イワン雷帝が死にその次男であるフェオードルが即位した。だが病弱な彼は補佐役であり事実上の支配者である摂政達にその殆どを任せざるを得なかった。その中に一人の男がいた。
ボリス=ゴドゥノフ。彼は純粋なロシア人ではなかった。そのルーツを東のタタールに持つロシアにおいては決して大きくはない家の貴族であった。
だが彼はその叔父が優れ者であったこととイワンが大貴族の専横を嫌っていた為に取り立てられることとなった。彼自身も能力がありそれがさらにイワンの気に入れられた。
そして自身の妻にはイワンの親衛隊であるオプリーチニクの指揮官であるマリュータ=スクラートフの娘を迎えた。皇帝の反逆者達を容赦なく引き出し、そして惨たらしく処刑していく残酷な者達であったがその指揮官の娘の夫となることで血縁というバックも手に入れることとなった。こうして彼は着々と力を蓄えていった。
イワンが死に次の皇帝の摂政の一人となると激しい権力闘争を繰り広げた。そしてそれに勝ち抜きロシアの最高権力者となった。彼は雷帝とは違い温厚な人物であり多くの政治的成功を収めた。
宿敵クリミア=ハン国やスウェーデンとの関係の安定、内政では市商工民の育成と勤務士族層の保護育成、官僚機構の整備、農奴制の開始等がある。とりわけロシアの精神風土の一つとなった農奴制は特筆すべきであろうか。以後ロシアの暗い一面となり十九世紀以後大きな問題となるがこれを定めたことによりロシアが定まったのもまた事実であった。正義や批判されるべきものは時代によって変わりこの時代においては画期的な政策であった。しかも彼は農民の保護も忘れてはいなかった。そうした細かい気配りもできた。
その気配りは宗教にも向けられていた。ロシア正教において総主教座を設けたのである。これによりロシア正教のシステム化も確立させた。
こうしてロシアを安定させることに尽力していたが彼は今一つ信頼を得られないことがあった。それは彼自身の問題ではなかった。

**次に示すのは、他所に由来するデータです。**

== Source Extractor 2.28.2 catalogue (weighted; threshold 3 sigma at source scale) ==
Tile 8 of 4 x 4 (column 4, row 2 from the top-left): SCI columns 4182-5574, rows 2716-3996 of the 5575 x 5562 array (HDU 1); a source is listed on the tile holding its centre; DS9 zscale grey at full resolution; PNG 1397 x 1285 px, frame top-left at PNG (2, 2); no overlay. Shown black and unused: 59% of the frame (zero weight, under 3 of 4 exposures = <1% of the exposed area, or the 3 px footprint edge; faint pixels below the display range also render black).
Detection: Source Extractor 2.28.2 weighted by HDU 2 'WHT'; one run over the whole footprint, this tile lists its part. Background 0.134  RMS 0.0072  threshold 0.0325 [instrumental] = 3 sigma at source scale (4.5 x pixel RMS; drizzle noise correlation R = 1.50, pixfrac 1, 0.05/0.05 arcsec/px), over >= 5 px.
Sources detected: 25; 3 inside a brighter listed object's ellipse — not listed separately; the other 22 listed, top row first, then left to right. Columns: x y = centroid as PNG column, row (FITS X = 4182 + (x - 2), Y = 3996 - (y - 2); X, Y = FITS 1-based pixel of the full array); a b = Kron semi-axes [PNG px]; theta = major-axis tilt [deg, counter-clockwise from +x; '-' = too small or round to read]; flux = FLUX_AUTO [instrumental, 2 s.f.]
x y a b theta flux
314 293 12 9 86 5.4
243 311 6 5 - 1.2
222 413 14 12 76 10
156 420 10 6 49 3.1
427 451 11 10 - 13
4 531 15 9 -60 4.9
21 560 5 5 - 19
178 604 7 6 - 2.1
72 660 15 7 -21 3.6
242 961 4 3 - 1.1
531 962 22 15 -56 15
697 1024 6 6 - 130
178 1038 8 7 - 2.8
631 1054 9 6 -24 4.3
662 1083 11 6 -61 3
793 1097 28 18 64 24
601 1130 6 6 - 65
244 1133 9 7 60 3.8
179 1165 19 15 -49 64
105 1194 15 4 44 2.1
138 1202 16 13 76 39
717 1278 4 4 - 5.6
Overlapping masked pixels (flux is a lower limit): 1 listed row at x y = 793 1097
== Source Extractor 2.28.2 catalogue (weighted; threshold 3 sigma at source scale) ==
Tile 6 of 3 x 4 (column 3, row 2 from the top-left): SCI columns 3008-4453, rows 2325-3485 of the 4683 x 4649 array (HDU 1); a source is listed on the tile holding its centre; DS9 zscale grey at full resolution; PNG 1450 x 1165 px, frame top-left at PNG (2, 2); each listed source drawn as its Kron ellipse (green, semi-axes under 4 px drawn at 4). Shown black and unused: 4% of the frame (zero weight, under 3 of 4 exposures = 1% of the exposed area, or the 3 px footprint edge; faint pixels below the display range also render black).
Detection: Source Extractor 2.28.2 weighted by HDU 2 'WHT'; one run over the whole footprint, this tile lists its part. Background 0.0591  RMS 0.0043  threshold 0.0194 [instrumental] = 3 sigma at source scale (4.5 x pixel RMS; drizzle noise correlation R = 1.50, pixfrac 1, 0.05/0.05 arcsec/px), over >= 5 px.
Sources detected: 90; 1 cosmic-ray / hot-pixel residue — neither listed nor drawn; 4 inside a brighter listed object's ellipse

皇帝の腹違いの弟ディミートリィが急死したのである。ウーグリチという場所で突如として事故死してしまう。彼はてんかん持ちでありその発作のせいであった。だがこれに異を唱える者がいた。
彼の母であり雷帝の後妻であったマリーアであった。彼女は幼い息子の死をボリスによる謀殺だと決め付けたのだ。彼が帝位を狙っていることの根拠として。この時彼は自身の妹を皇帝に嫁がせており帝位の継承権も持っていた。事実が問題なのではなかった。そうした状況が問題であったのだ。